● **WORK TO BE COMPLETED**
What this exercise requires is a verbatim reproduction of the data below.

(Human pose keypoint data)
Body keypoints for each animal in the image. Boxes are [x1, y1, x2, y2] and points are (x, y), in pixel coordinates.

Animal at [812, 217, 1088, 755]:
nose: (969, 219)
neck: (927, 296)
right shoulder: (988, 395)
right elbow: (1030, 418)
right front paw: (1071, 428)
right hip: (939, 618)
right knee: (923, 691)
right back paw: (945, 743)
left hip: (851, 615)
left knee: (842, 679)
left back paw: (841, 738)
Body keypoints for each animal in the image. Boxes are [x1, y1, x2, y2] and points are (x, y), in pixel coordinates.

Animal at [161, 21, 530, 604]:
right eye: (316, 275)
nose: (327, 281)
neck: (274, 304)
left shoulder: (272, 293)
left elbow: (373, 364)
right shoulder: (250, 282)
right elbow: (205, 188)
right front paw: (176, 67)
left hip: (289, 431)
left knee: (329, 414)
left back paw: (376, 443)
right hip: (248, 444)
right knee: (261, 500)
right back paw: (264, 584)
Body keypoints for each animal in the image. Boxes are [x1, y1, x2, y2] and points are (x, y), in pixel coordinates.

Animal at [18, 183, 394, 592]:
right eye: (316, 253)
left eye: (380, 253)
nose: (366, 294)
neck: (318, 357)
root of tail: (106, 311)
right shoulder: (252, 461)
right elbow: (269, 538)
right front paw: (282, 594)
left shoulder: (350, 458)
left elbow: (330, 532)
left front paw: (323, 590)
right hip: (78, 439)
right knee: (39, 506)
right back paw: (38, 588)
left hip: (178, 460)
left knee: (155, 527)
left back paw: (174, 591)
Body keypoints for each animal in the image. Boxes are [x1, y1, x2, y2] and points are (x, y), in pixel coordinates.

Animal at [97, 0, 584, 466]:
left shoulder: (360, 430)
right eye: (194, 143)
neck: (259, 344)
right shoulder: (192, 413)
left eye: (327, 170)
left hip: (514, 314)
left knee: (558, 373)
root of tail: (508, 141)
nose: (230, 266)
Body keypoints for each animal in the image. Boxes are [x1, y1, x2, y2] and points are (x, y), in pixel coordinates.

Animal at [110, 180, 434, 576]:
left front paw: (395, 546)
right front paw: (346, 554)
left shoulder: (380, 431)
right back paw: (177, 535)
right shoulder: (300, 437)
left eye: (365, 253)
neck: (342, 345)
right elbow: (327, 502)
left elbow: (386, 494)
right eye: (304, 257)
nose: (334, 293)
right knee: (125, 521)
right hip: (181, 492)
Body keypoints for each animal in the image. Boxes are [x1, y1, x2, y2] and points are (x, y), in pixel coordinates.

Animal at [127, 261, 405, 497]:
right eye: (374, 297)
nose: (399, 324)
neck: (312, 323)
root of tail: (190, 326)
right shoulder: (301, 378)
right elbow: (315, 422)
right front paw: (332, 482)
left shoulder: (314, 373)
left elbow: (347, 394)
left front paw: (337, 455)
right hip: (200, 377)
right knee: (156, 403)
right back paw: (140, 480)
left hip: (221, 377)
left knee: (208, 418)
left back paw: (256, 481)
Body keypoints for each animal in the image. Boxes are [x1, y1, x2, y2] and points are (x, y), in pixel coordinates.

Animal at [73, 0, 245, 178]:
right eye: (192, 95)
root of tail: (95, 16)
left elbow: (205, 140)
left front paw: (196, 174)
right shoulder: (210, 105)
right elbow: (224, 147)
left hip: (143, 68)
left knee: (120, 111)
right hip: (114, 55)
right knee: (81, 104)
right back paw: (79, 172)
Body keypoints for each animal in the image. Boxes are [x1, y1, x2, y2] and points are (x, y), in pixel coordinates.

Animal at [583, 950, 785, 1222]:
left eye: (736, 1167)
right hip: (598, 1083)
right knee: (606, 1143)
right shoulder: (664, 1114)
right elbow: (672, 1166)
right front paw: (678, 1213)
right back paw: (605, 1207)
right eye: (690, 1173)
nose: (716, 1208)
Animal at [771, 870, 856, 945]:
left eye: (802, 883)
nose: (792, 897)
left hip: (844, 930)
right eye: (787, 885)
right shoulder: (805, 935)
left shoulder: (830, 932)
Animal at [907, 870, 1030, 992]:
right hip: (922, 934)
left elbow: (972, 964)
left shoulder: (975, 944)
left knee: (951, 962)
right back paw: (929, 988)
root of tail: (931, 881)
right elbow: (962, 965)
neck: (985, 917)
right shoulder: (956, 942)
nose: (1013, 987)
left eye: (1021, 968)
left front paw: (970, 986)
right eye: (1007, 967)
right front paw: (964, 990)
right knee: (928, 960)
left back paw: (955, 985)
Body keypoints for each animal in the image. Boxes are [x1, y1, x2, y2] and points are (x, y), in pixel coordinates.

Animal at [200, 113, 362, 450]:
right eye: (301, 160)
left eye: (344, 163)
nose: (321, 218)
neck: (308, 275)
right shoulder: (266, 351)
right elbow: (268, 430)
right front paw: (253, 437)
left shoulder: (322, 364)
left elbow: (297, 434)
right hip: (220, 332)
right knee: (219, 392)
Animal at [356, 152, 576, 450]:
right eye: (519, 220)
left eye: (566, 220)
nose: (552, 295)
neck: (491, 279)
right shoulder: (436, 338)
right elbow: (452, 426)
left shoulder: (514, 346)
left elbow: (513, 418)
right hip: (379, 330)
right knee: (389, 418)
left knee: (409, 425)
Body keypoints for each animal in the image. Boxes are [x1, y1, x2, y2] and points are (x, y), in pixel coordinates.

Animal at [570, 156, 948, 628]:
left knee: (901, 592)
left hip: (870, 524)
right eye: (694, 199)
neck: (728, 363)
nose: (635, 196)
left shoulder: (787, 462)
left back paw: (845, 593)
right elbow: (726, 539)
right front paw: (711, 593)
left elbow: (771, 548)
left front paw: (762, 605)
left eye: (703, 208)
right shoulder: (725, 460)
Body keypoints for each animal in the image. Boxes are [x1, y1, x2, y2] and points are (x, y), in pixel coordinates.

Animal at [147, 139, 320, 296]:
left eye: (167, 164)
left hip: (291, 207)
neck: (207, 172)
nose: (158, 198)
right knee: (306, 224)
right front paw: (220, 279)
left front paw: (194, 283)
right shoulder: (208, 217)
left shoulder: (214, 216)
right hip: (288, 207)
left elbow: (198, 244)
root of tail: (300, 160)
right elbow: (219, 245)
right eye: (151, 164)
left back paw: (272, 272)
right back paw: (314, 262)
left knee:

● **EXERCISE SOLUTION**
Body keypoints for each animal in the image. Boxes are [x1, y1, x2, y2] and points are (x, y), in pixel coordinates.

Animal at [812, 217, 1088, 755]:
nose: (969, 219)
neck: (927, 296)
right shoulder: (988, 395)
right elbow: (1030, 418)
right front paw: (1071, 428)
right hip: (939, 618)
right knee: (923, 691)
right back paw: (945, 743)
left hip: (851, 615)
left knee: (842, 679)
left back paw: (841, 738)
Body keypoints for each animal in the image. Boxes are [x1, y1, x2, y2] and points are (x, y), in pixel coordinates.

Animal at [161, 21, 530, 604]:
right eye: (316, 275)
nose: (327, 281)
neck: (274, 304)
left shoulder: (272, 293)
left elbow: (373, 364)
right shoulder: (250, 282)
right elbow: (205, 188)
right front paw: (176, 67)
left hip: (289, 431)
left knee: (329, 414)
left back paw: (376, 443)
right hip: (248, 444)
right knee: (261, 500)
right back paw: (264, 584)
Body keypoints for each animal in the image. Boxes are [x1, y1, x2, y2] and points are (x, y), in pixel coordinates.

Animal at [18, 183, 394, 592]:
right eye: (316, 253)
left eye: (380, 253)
nose: (366, 294)
neck: (318, 357)
root of tail: (106, 311)
right shoulder: (252, 461)
right elbow: (269, 538)
right front paw: (282, 594)
left shoulder: (350, 458)
left elbow: (330, 532)
left front paw: (323, 590)
right hip: (78, 439)
right knee: (39, 506)
right back paw: (38, 588)
left hip: (178, 460)
left knee: (155, 527)
left back paw: (174, 591)
Body keypoints for each animal in the image. Boxes are [x1, y1, x2, y2] and points are (x, y), in pixel coordinates.

Animal at [97, 0, 584, 466]:
left shoulder: (360, 430)
right eye: (194, 143)
neck: (259, 344)
right shoulder: (192, 413)
left eye: (327, 170)
left hip: (514, 314)
left knee: (558, 373)
root of tail: (508, 141)
nose: (230, 266)
Body keypoints for each animal in the image. Boxes are [x1, y1, x2, y2] and points are (x, y), in pixel coordinates.

Animal at [110, 180, 434, 576]:
left front paw: (395, 546)
right front paw: (346, 554)
left shoulder: (380, 431)
right back paw: (177, 535)
right shoulder: (300, 437)
left eye: (365, 253)
neck: (342, 345)
right elbow: (327, 502)
left elbow: (386, 494)
right eye: (304, 257)
nose: (334, 293)
right knee: (125, 521)
right hip: (181, 492)
Body keypoints for each animal in the image. Boxes are [x1, y1, x2, y2] and points are (x, y), in pixel coordinates.

Animal at [127, 261, 405, 497]:
right eye: (374, 297)
nose: (399, 324)
neck: (312, 323)
root of tail: (190, 326)
right shoulder: (301, 378)
right elbow: (315, 422)
right front paw: (332, 482)
left shoulder: (314, 373)
left elbow: (347, 394)
left front paw: (337, 455)
right hip: (200, 377)
right knee: (156, 403)
right back paw: (140, 480)
left hip: (221, 377)
left knee: (208, 418)
left back paw: (256, 481)
Body keypoints for each animal in the image. Boxes are [x1, y1, x2, y2] and points are (x, y), in pixel coordinates.

Animal at [73, 0, 245, 178]:
right eye: (192, 95)
root of tail: (95, 16)
left elbow: (205, 140)
left front paw: (196, 174)
right shoulder: (210, 105)
right elbow: (224, 147)
left hip: (143, 68)
left knee: (120, 111)
right hip: (114, 55)
right knee: (81, 104)
right back paw: (79, 172)
Body keypoints for each animal in the image. Boxes are [x1, y1, x2, y2] and points are (x, y), in pixel coordinates.

Animal at [583, 950, 785, 1222]:
left eye: (736, 1167)
right hip: (598, 1083)
right knee: (606, 1143)
right shoulder: (664, 1114)
right elbow: (672, 1166)
right front paw: (678, 1213)
right back paw: (605, 1207)
right eye: (690, 1173)
nose: (716, 1208)
Animal at [771, 870, 856, 945]:
left eye: (802, 883)
nose: (792, 897)
left hip: (844, 930)
right eye: (787, 885)
right shoulder: (805, 935)
left shoulder: (830, 932)
Animal at [907, 870, 1030, 992]:
right hip: (922, 934)
left elbow: (972, 964)
left shoulder: (975, 944)
left knee: (951, 962)
right back paw: (929, 988)
root of tail: (931, 881)
right elbow: (962, 965)
neck: (985, 917)
right shoulder: (956, 942)
nose: (1013, 987)
left eye: (1021, 968)
left front paw: (970, 986)
right eye: (1007, 967)
right front paw: (964, 990)
right knee: (928, 960)
left back paw: (955, 985)
Body keypoints for each animal in the image. Boxes are [x1, y1, x2, y2] and points are (x, y), in pixel coordinates.

Animal at [200, 113, 362, 450]:
right eye: (301, 160)
left eye: (344, 163)
nose: (321, 218)
neck: (308, 275)
right shoulder: (266, 351)
right elbow: (268, 430)
right front paw: (253, 437)
left shoulder: (322, 364)
left elbow: (297, 434)
right hip: (220, 332)
right knee: (219, 392)
Animal at [356, 152, 576, 450]:
right eye: (519, 220)
left eye: (566, 220)
nose: (552, 295)
neck: (491, 279)
right shoulder: (436, 338)
right elbow: (452, 426)
left shoulder: (514, 346)
left elbow: (513, 418)
right hip: (379, 330)
right knee: (389, 418)
left knee: (409, 425)
Body keypoints for each animal in the image. Boxes are [x1, y1, x2, y2] and points are (x, y), in pixel coordinates.

Animal at [570, 156, 948, 628]:
left knee: (901, 592)
left hip: (870, 524)
right eye: (694, 199)
neck: (728, 363)
nose: (635, 196)
left shoulder: (787, 462)
left back paw: (845, 593)
right elbow: (726, 539)
right front paw: (711, 593)
left elbow: (771, 548)
left front paw: (762, 605)
left eye: (703, 208)
right shoulder: (725, 460)
Body keypoints for each animal in the image. Boxes are [x1, y1, x2, y2] and points are (x, y), in pixel coordinates.

Animal at [147, 139, 320, 296]:
left eye: (167, 164)
left hip: (291, 207)
neck: (207, 172)
nose: (158, 198)
right knee: (306, 224)
right front paw: (220, 279)
left front paw: (194, 283)
right shoulder: (208, 217)
left shoulder: (214, 216)
right hip: (288, 207)
left elbow: (198, 244)
root of tail: (300, 160)
right elbow: (219, 245)
right eye: (151, 164)
left back paw: (272, 272)
right back paw: (314, 262)
left knee:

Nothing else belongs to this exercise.